Jesse stood up and waved his hand at the other chair. "Have a
seat, Miss Cady?" She looked back and forth between the chair and him.
No,
thanks
was on the tip of her tongue, he could tell. "To prove to 'em I
don't bite," he threw in, jerking his chin at the handful of customers she
had left.

She thought about that, nodded, and sat.

"Drink?"

"No."

Reaching for the bottle to pour one for himself, he missed and
knocked it over with the backs of his knuckles. McGill caught and righted it before
too much bourbon spilled on the table.
Goddamn eyepatch,
he cursed for
the thousandth time; damn thing threw off his perspective. He felt like an ass,
but the blunder did have one side benefit: he got to see her tattoo again. Not
for long, just a flash of bluish bird against white skin, but it was worth it.

"Mr. Gault, I have to ask you a favor."

'Name it."

"Don't take this the wrong way," she cautioned, plucking
nervously at the links of a silver bracelet on her wrist. "Nothing
personal, but would you mind moving to another hotel?" He lifted an
eyebrow, and she started talking faster. "The Dobb House is right up the
street—you probably passed it on your way in. It's a lot quieter, plus it's got
a restaurant, you'd—"

"I like noise. A saloon makes me feel right at home."

She looked at him speculatively. "Then you'd probably like
Wylie's. In fact, you'd love Wylie's. It's bigger. Much noisier. Yeah, I think
Wylie's is definitely the saloon for you."

He grinned. "Then I could scare away
his
customers."

She gave him a half smile, not denying it. "You really don't
work for him?"

"Never met the man."

"Then who did hire you?"

Time to clam up, get evil.

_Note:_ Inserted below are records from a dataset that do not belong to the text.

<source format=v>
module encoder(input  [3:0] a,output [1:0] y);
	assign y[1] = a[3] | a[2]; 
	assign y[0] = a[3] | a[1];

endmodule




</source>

She was getting too bold, too free with
her questions, she wasn't nearly scared enough of him. But he just said,
"How do you know anybody hired me? Maybe you shouldn't jump to
conclusions."

She raised an eyebrow of her own and didn't answer.

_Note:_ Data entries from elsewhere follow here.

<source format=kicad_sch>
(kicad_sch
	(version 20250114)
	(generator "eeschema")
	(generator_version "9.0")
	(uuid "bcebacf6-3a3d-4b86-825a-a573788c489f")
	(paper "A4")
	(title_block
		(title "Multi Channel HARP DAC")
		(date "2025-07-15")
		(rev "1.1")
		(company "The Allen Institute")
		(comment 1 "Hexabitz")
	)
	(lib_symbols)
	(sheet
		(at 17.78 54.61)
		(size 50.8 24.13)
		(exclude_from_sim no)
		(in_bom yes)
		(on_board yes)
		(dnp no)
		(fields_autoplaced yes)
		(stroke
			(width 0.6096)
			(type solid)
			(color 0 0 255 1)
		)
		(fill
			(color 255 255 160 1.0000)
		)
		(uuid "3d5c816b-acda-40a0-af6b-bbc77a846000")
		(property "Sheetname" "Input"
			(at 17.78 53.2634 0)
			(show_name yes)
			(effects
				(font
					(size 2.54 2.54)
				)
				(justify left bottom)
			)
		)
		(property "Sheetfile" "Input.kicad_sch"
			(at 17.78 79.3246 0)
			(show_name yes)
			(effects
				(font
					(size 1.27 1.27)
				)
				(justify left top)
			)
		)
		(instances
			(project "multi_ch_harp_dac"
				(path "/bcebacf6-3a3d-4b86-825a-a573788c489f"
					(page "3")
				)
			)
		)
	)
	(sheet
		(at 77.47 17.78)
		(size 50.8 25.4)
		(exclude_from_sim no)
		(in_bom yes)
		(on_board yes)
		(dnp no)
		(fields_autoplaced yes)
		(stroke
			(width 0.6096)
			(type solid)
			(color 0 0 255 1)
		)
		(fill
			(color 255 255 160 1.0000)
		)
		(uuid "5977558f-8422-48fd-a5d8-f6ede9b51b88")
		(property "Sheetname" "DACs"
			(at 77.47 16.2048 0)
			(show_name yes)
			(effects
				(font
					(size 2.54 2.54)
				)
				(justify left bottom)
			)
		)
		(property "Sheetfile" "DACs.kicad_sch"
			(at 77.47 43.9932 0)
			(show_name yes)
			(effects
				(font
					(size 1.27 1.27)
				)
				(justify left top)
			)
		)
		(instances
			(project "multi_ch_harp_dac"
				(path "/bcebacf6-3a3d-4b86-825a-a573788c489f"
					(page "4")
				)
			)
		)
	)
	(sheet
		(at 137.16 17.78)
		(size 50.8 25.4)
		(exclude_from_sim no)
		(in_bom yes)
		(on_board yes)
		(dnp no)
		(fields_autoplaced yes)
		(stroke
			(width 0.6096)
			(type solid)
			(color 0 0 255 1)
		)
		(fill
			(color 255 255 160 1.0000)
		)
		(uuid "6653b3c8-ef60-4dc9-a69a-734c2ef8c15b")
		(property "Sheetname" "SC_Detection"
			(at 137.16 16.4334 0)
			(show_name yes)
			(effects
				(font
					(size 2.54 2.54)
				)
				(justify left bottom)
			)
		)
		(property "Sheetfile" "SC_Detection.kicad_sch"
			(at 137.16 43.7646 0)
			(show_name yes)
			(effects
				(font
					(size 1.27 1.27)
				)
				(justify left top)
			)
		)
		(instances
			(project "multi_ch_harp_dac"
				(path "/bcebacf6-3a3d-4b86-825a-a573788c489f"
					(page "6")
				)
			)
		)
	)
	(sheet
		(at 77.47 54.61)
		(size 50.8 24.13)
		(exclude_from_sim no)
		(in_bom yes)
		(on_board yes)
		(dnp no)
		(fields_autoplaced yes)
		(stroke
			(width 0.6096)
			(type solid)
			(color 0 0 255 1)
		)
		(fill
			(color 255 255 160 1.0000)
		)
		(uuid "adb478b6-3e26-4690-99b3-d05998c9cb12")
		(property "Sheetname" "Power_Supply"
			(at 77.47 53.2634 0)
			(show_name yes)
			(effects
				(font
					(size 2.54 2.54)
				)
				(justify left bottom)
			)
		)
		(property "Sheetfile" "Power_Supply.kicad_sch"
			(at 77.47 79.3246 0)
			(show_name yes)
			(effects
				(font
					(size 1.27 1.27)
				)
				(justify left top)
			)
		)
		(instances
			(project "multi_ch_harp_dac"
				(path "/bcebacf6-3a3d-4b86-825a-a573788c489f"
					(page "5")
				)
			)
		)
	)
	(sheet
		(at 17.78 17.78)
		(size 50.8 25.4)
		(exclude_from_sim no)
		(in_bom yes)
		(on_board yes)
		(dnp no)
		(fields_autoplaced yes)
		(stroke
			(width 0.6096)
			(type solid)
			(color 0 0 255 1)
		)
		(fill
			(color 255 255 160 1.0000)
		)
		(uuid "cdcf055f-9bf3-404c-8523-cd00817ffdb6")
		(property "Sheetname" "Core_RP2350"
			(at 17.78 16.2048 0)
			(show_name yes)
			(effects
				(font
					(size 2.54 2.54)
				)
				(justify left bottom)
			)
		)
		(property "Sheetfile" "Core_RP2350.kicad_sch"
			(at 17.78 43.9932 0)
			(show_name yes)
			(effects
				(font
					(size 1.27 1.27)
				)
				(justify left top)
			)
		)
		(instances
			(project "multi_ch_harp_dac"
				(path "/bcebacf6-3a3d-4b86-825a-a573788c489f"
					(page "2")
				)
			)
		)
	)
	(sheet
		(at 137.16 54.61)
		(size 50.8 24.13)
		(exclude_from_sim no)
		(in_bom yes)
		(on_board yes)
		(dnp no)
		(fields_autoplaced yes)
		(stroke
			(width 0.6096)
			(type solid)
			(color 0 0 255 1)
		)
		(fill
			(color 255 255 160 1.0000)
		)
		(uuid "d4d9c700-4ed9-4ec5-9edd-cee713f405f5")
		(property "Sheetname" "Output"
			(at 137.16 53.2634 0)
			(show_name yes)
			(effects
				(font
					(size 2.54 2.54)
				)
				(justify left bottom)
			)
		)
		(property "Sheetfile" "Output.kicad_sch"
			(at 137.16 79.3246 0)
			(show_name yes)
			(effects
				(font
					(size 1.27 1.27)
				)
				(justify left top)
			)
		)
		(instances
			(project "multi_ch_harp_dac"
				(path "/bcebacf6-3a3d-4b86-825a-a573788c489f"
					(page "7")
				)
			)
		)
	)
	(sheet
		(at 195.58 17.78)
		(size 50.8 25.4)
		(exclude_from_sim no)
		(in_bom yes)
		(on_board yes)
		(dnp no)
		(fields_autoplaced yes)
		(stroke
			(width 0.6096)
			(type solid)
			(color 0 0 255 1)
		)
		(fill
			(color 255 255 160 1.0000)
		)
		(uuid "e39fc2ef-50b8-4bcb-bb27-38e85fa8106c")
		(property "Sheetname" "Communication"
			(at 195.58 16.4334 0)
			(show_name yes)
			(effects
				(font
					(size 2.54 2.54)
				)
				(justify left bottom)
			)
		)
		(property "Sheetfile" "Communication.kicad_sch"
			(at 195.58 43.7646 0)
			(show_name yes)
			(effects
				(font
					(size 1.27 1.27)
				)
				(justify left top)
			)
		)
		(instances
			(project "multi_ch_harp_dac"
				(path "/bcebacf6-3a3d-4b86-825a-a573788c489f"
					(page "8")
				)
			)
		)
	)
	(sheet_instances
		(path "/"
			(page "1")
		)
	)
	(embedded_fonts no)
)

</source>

He reached for one of his thin black cigarettes. He'd taken to
rolling them ahead of time, without witnesses, because he was still all thumbs
at it; it took him five minutes to do one, concentrating hard and using both
eyes. Sticking it in the corner of his mouth, he got a wooden match from
another pocket. This move he was good at: with great nonchalance, he flicked
his thumbnail across the head, and it fired up in one try. Staring into
McGill's direct, dark-eyed gaze, he held the match to the cigarette tip and
inhaled. Nothing. He inhaled some more. Still nothing. Turning his head a
fraction, so he could see with his working eye what the hell he was doing, he
realized he had the match a good inch down and to the left of the cigarette.

Ow.
"Shit."

He dropped the match and shook his stinging fingers. When he blew
on the still-flaming match, he spit the cigarette out on the table. He picked
the glowing match up—
ow
—and dropped it in the ashtray, brushing ash off
the table with the side of his hand. Retrieving his unlit cigarette, he thought
about throwing it across the room.

He finally got up the heart to look at Cady. She stared at him
without blinking, almost without expression. Almost. Was she smiling? No, but
she looked like she was trying hard not to.

He stuck the goddamn cigarette back in his pocket and pulled his
hat down over his eyes, his absolutely meanest look according to the mirror he
occasionally practiced in front of. He ought to say something vicious now, put
the fear of Gault back into her. Too bad he couldn't think of anything.